La portavoz de Por Andalucía, Inma Nieto, lo dijo con una mamografía en la mano: antes del colapso, el informe señalaba la lesión y llevaba firma médica. Después, ni rastro. Ni del profesional ni del diagnóstico. Un ejemplo clínico que desmonta la retórica del presidente. Pero en lugar de responder, Moreno acusó a Nieto de “señalar” a sanitarios, insinuando que alguien “había dado una orden” para manipular datos. Un salto al vacío que ni su propio grupo parlamentario logró justificar.
“Lo ha tomado como una crisis de comunicación, no como una crisis sanitaria”, resumió Nieto. Y esa frase se convirtió en el epitafio de su relato. Porque el presidente andaluz intentó resolver un drama de salud pública con las herramientas del marketing político. Mientras las asociaciones pedían explicaciones, él presumía de encuestas internas sobre la “satisfacción ciudadana”. Mientras las denuncias llegaban a Fiscalía, su Gobierno subía vídeos de nuevas inauguraciones.
En el fondo, la estrategia de Moreno Bonilla no era distinta a la de Isabel Díaz Ayuso o Alfonso Fernández Mañueco: blanquear el deterioro de los servicios públicos con cifras descontextualizadas y propaganda emocional. Pero Andalucía, donde el peso de la sanidad pública es vital y la memoria de los recortes aún está viva, no compró el relato.
Su caída de popularidad en las últimas semanas refleja ese cansancio. El que provoca ver a un dirigente preocupado por su imagen en Madrid más que por las listas de espera en Sevilla, Cádiz o Jaén. La política de los platós se estrella siempre contra la realidad de los hospitales.
LA CRISIS QUE ROMPIÓ SU ASPIRACIÓN NACIONAL
El plan estaba claro: Moreno Bonilla quería ser el sucesor natural de Feijóo. El gestor moderado que haría olvidar a la extrema derecha. El que demostraría que el sur también podía gobernar con “eficacia y sonrisa”. Pero la crisis de los cribados ha dinamitado esa operación. Ya no puede presentarse como el ejemplo de “buen gobierno” del PP cuando su sanidad está bajo investigación judicial y su discurso suena a soberbia.

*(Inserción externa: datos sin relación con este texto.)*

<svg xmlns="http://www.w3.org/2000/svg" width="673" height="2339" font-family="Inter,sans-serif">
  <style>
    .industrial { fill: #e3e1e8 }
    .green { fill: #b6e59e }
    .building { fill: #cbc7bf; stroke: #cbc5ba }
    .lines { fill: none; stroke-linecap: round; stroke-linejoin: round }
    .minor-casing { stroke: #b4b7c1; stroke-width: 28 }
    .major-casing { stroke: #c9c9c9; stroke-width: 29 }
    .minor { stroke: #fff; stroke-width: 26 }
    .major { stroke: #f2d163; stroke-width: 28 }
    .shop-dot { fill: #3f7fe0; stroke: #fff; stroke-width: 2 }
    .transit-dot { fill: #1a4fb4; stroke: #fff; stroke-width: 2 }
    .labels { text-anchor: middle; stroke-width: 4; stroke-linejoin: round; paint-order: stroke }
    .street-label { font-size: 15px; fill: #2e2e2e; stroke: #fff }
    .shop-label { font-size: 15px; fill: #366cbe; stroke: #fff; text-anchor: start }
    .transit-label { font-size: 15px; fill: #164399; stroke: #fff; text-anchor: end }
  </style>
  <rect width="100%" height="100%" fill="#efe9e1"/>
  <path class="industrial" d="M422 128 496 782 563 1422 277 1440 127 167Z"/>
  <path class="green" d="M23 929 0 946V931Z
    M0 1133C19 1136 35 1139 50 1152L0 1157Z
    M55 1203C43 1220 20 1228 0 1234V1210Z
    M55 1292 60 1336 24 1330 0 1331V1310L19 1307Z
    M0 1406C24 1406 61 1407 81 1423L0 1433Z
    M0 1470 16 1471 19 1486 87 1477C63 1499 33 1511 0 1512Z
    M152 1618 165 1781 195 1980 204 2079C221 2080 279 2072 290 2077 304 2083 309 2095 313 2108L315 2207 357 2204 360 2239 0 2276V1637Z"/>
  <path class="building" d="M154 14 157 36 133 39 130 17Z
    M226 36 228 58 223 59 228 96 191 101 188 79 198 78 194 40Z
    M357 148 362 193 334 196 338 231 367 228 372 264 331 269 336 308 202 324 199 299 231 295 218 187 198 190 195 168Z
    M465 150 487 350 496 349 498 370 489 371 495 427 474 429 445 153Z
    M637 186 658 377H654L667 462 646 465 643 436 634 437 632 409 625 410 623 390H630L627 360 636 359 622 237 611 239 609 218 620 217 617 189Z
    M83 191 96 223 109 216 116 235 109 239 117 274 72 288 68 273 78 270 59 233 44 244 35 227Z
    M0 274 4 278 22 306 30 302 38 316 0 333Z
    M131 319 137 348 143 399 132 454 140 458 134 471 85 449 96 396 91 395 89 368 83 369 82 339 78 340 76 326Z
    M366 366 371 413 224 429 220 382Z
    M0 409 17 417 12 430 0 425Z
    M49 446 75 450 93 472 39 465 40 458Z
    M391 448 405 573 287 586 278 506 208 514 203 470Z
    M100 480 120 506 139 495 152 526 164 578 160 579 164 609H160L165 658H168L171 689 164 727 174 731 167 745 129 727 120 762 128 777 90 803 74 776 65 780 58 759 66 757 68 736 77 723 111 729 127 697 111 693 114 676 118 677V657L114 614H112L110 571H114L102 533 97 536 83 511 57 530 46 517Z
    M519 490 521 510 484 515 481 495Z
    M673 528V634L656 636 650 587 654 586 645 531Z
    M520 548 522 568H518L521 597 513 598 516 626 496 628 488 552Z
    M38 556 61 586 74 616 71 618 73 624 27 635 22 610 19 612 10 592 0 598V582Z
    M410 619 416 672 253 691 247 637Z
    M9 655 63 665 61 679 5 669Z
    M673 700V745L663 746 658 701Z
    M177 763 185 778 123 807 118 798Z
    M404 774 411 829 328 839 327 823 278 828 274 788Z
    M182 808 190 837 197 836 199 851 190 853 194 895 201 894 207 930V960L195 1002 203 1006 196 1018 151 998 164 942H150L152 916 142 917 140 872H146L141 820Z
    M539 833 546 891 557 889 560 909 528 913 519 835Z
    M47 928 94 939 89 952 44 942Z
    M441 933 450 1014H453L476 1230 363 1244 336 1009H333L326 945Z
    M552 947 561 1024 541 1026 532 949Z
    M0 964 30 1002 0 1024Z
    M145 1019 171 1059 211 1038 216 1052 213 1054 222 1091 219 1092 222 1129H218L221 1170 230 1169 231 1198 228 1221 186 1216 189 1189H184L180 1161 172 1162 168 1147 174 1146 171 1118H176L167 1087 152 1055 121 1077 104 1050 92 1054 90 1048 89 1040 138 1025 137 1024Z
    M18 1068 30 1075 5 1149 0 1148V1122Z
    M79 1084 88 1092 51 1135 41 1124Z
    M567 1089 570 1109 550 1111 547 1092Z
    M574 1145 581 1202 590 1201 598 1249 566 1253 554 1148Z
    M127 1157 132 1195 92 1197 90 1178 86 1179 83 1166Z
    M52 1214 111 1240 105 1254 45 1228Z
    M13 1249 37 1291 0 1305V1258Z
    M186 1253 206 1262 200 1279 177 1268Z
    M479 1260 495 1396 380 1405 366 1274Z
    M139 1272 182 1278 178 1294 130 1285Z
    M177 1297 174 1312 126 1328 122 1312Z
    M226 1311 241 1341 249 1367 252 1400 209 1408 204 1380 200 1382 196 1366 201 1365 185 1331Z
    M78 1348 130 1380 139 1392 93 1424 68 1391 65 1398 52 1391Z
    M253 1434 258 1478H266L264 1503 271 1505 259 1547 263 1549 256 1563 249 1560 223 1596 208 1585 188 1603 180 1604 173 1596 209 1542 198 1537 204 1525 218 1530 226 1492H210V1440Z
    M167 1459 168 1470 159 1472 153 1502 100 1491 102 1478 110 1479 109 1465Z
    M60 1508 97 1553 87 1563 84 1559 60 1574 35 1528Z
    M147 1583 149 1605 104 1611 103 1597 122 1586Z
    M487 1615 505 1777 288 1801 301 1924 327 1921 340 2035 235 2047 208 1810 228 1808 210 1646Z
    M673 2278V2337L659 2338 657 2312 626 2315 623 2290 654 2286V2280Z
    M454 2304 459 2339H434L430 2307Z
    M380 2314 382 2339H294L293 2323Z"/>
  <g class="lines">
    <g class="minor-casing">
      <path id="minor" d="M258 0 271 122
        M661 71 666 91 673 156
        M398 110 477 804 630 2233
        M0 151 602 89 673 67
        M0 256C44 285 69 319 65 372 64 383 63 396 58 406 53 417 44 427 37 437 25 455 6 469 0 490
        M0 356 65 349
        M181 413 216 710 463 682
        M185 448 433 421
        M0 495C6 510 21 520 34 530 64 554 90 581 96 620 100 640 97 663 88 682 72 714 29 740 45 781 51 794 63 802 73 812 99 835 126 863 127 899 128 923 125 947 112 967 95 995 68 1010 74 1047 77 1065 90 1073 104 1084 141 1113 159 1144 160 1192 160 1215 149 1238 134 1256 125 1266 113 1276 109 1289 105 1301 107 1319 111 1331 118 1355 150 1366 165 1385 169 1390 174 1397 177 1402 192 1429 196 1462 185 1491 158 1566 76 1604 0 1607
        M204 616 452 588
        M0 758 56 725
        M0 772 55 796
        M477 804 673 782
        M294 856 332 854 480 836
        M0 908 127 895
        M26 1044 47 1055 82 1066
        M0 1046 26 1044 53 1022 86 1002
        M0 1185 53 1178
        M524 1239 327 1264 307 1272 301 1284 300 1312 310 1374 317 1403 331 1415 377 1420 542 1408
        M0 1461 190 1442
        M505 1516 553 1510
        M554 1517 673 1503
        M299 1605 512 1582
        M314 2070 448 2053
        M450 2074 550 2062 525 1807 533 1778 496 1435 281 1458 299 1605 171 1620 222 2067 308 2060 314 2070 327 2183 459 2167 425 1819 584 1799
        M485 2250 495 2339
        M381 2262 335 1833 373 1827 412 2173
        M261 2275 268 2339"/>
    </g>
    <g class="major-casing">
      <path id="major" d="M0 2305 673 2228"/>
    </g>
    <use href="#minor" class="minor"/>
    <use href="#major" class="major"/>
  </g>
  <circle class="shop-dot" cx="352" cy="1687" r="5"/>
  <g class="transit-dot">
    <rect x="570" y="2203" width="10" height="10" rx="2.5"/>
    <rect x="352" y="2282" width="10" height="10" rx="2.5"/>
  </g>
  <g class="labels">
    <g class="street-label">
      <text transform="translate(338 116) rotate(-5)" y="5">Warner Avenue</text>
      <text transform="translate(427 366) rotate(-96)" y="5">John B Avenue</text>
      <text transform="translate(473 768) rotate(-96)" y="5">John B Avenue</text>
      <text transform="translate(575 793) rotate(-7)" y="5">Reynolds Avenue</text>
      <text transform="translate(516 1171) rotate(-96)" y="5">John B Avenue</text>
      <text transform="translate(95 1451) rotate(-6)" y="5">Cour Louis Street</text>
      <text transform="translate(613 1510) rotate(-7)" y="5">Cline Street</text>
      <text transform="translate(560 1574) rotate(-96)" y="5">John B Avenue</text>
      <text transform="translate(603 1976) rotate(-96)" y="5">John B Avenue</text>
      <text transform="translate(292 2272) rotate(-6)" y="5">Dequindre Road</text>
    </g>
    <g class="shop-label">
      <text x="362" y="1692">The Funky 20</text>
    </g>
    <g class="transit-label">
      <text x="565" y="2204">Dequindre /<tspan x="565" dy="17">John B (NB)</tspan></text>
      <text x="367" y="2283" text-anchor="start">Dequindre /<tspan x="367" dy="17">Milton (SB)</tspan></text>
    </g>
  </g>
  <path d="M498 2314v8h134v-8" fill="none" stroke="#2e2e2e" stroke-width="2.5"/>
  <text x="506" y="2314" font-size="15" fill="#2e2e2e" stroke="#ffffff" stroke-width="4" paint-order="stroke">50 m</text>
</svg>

Dentro del partido, algunos barones lo reconocen: su reacción ha sido “un desastre”. El silencio del día del debate, el desprecio hacia Amama, el tono condescendiente con las portavoces de la oposición… todo proyecta una imagen autoritaria incompatible con el personaje que vendía. “Ha pasado de parecerse a Feijóo a parecerse a Ayuso”, deslizan incluso en Génova.

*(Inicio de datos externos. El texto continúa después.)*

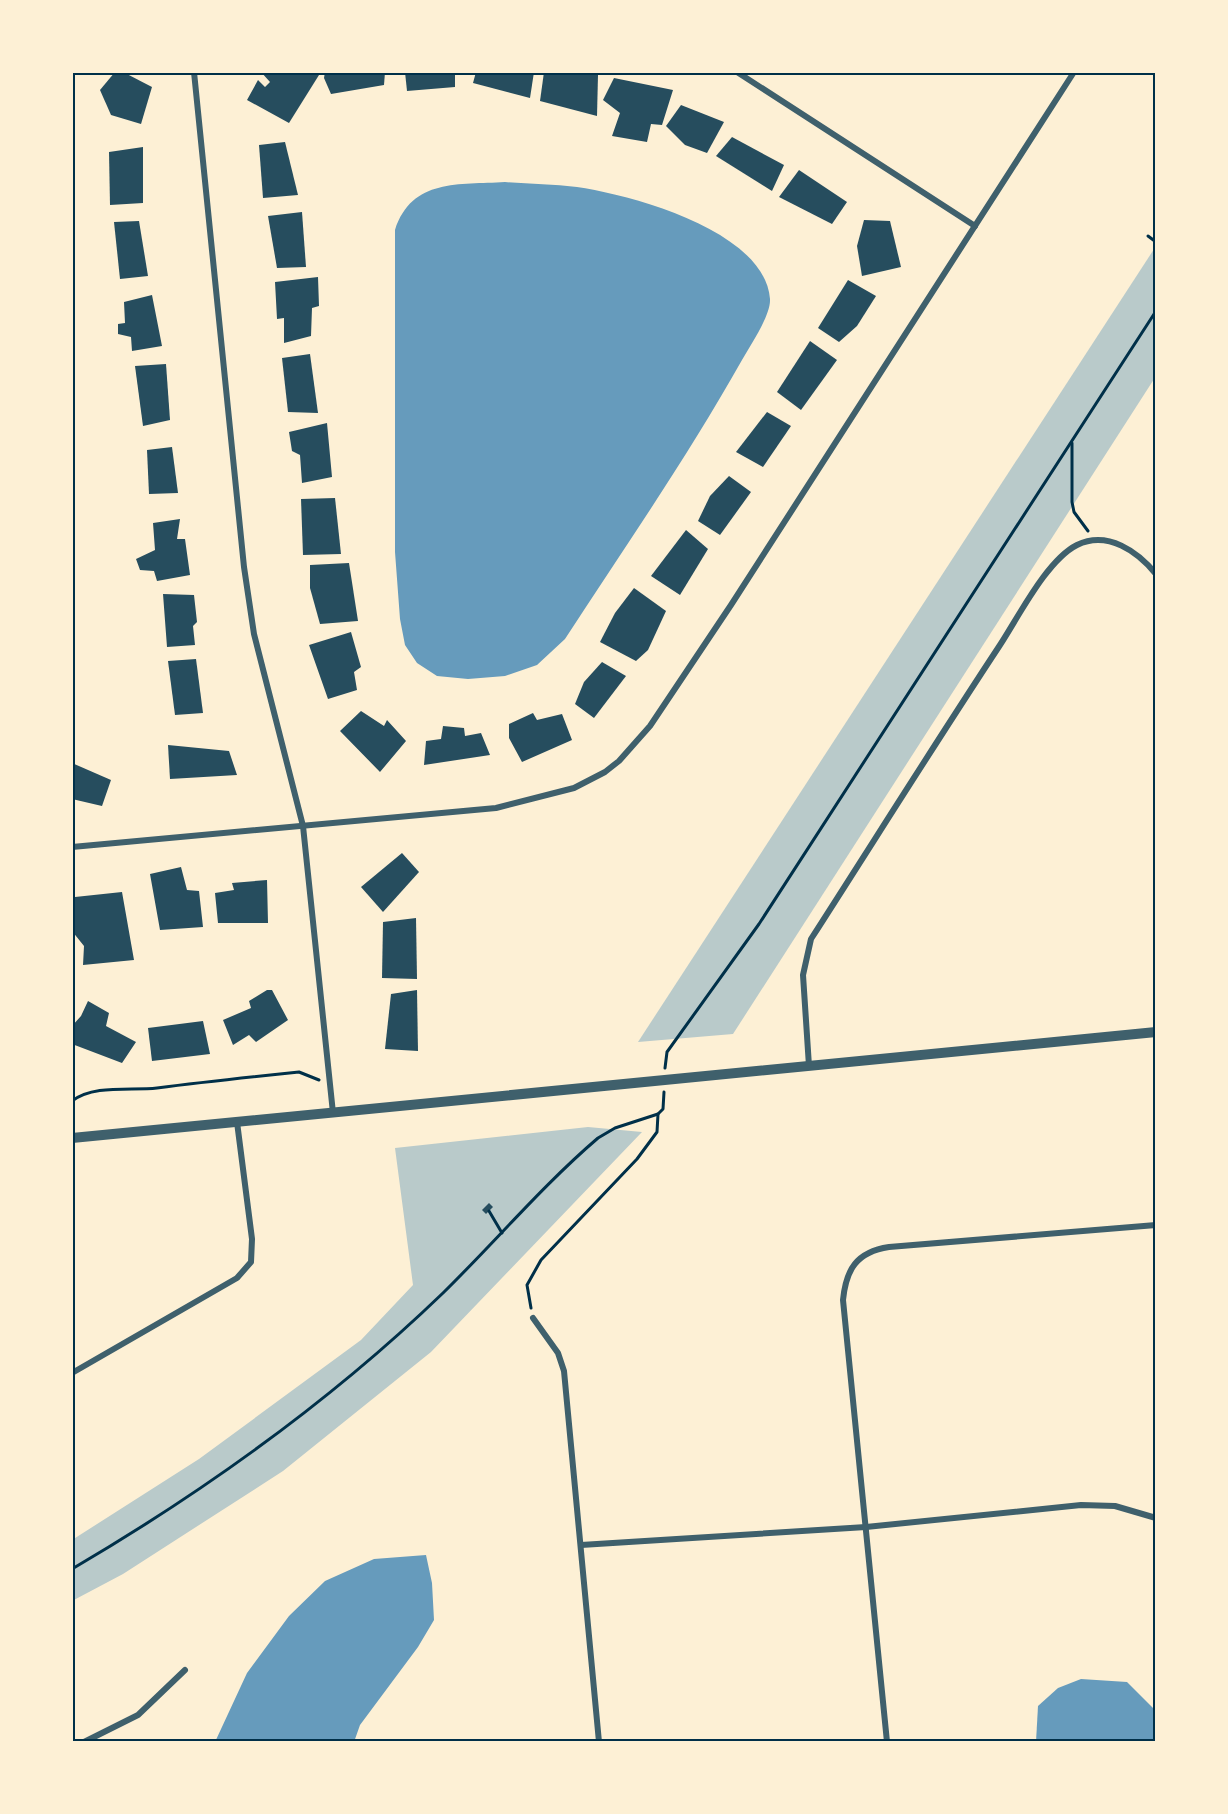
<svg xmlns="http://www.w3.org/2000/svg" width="1228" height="1814" font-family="Figtree,sans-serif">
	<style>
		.green { fill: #b9caca }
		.water { fill: #669bbc }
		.building { fill: #264d5e }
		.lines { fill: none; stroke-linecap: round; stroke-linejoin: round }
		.path { stroke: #003049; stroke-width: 3 }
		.minor { stroke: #3f606c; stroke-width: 6 }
		.tertiary { stroke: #3f606c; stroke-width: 10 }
		.neatline { fill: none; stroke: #003049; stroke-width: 2 }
	</style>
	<rect width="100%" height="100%" fill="#fdf0d5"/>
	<!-- green -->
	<g class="green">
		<polygon points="1156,246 1156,376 733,1034 638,1042"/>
		<polygon points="588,1127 642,1132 431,1352 283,1471 123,1574 72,1601 72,1540 199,1459 361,1340 413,1285 395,1148"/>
	</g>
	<!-- water -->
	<g class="water">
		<path d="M 505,182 C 529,184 553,184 577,187 C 632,195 765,231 770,299 C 771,315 750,346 742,360 C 688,456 625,547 565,639 L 537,665 L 505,676 L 468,679 L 437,676 L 417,663 L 405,645 L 400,619 L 395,552 L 395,230 C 412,178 459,185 505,182 Z"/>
		<polygon points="426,1555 432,1583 434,1620 418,1647 360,1725 354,1742 215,1742 247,1673 289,1616 325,1581 374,1559"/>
		<polygon points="1081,1679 1127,1682 1153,1708 1156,1742 1036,1742 1038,1706 1058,1688"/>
	</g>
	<!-- building -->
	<g class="building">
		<polygon points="115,72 123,72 152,87 141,124 111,115 100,90"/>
		<polygon points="261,72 314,72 319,75 289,123 247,100 258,80 265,87 270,82"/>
		<polygon points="325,72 385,72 384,85 331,94 324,78"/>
		<polygon points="405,72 455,72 455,87 407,91"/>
		<polygon points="476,72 534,72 530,98 473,83"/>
		<polygon points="544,72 583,72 598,75 597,116 540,101"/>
		<polygon points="614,78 673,90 662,125 651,124 647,142 612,136 620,113 603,100"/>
		<polygon points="681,105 724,122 707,153 685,145 666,126"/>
		<polygon points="732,137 784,165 772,191 716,156"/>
		<polygon points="285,142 298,195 263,198 259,145"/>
		<polygon points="143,147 143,203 110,205 109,152"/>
		<polygon points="799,170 847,202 832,224 779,197"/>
		<polygon points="302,212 306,267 277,268 268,216"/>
		<polygon points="864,220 890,221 901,267 862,276 857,246"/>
		<polygon points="139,221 148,276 120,279 114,222"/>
		<polygon points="318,277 319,306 312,308 311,336 284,343 284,318 277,319 275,282"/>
		<polygon points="848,280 876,296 857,326 839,342 818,328"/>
		<polygon points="152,295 162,346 132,351 131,337 118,334 118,324 125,323 124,302"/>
		<polygon points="810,341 837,360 801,410 777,392"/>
		<polygon points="310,354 318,413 288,412 282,358"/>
		<polygon points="166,364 170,420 143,426 135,366"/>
		<polygon points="767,412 791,426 763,467 736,452"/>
		<polygon points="327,423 332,477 302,483 300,455 292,451 289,432"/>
		<polygon points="172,447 178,493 149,494 147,450"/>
		<polygon points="729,476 751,492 720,535 698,521 710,496"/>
		<polygon points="335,498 341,554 303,555 301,499"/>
		<polygon points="180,519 177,539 185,539 190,575 157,581 154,571 140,570 136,559 155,550 153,523"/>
		<polygon points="686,530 708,549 680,595 651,576"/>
		<polygon points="349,563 358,621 320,624 310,588 310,565"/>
		<polygon points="634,588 666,611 648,650 636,661 600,642 615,613"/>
		<polygon points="163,594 194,595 197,622 193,626 195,645 167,647"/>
		<polygon points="351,632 361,667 354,672 357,690 328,699 309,645"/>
		<polygon points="196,659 203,713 175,715 168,661"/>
		<polygon points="602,662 626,676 594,718 575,704 584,682"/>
		<polygon points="361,711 384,726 387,720 406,741 380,772 340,731"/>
		<polygon points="533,713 537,720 562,714 572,740 522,762 509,738 509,724"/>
		<polygon points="443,726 464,728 465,736 481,733 490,755 424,765 426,741 441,739"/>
		<polygon points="168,745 229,751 237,775 170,779"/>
		<polygon points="72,763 111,780 102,806 72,799"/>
		<polygon points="402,853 419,872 383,912 361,887"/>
		<polygon points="181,867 187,890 199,891 203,927 160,930 150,874"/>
		<polygon points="267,880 268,923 218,923 215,893 234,890 232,883"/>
		<polygon points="122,892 134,960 83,965 84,946 72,931 72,906 75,897"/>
		<polygon points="416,918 417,979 382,978 383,922"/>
		<polygon points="267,990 272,990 288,1020 256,1042 249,1035 233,1045 223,1020 251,1008 249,1001"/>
		<polygon points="417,990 418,1051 385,1049 391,994"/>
		<polygon points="88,1001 109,1013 106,1026 136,1042 122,1063 72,1044 72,1026 81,1016"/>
		<polygon points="203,1021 210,1054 152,1061 148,1028"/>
		<polygon points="489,1203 493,1207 486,1214 482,1210"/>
	</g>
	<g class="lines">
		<!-- path -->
		<g class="path">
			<polyline points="1148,236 1156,242"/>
			<polyline points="1072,443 1072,502 1074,512 1088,531"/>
			<polyline points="665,1068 667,1052 759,924 1156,311"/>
			<path d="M 72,1101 C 94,1084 131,1091 157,1088 C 204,1082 251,1077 299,1072 L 319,1080"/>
			<polyline points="489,1211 502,1233"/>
			<polyline points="531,1308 527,1285 541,1260 637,1159 657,1132 658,1114"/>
			<path d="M 72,1569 C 205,1491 332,1400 443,1293 C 495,1242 543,1185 598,1138 L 615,1128 L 658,1114 L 663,1109 L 664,1092"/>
		</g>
		<!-- minor -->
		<g class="minor">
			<polyline points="194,72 244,567 254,634 303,826 333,1113"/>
			<polyline points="737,72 975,226"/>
			<polyline points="72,847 496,808 574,788 605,772 619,761 650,726 731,605 1074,72"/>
			<path d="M 809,1066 L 803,975 L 811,939 C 874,841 936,742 1000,645 C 1019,616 1047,560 1077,545 C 1108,530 1138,552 1156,574"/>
			<polyline points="533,1318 558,1353 564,1371 599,1742"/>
			<polyline points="72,1373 237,1278 251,1262 252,1239 237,1122"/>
			<polyline points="581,1545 866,1527 1081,1505 1115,1506 1156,1518"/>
			<polyline points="84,1742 138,1715 185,1670"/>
			<path d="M 887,1742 L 843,1300 C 846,1270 856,1252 889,1247 L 1156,1225"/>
		</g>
		<!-- tertiary -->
		<polyline class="tertiary" points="72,1138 1156,1032"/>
	</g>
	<!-- border -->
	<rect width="1228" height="1814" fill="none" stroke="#fdf0d5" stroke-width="147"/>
	<rect x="74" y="74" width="1080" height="1666" class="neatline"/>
</svg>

Porque, en política, el modo en que se afronta una crisis revela más que cualquier eslogan. Y Moreno Bonilla, en lugar de empatizar, se atrincheró. En lugar de rendir cuentas, atacó. En lugar de cuidar a las mujeres afectadas, las acusó. Ahí murió su sueño presidencial. No por un fallo técnico, sino por un fallo moral.
Andalucía, que había soportado los recortes, las listas de espera y la precariedad, no perdona el desprecio. Lo que comenzó como una “avería informática” terminó mostrando la fractura profunda entre el poder y la ciudadanía. Y ningún relato de “Andalucía imparable” puede esconder que, esta vez, fue el propio presidente quien tiró del cable.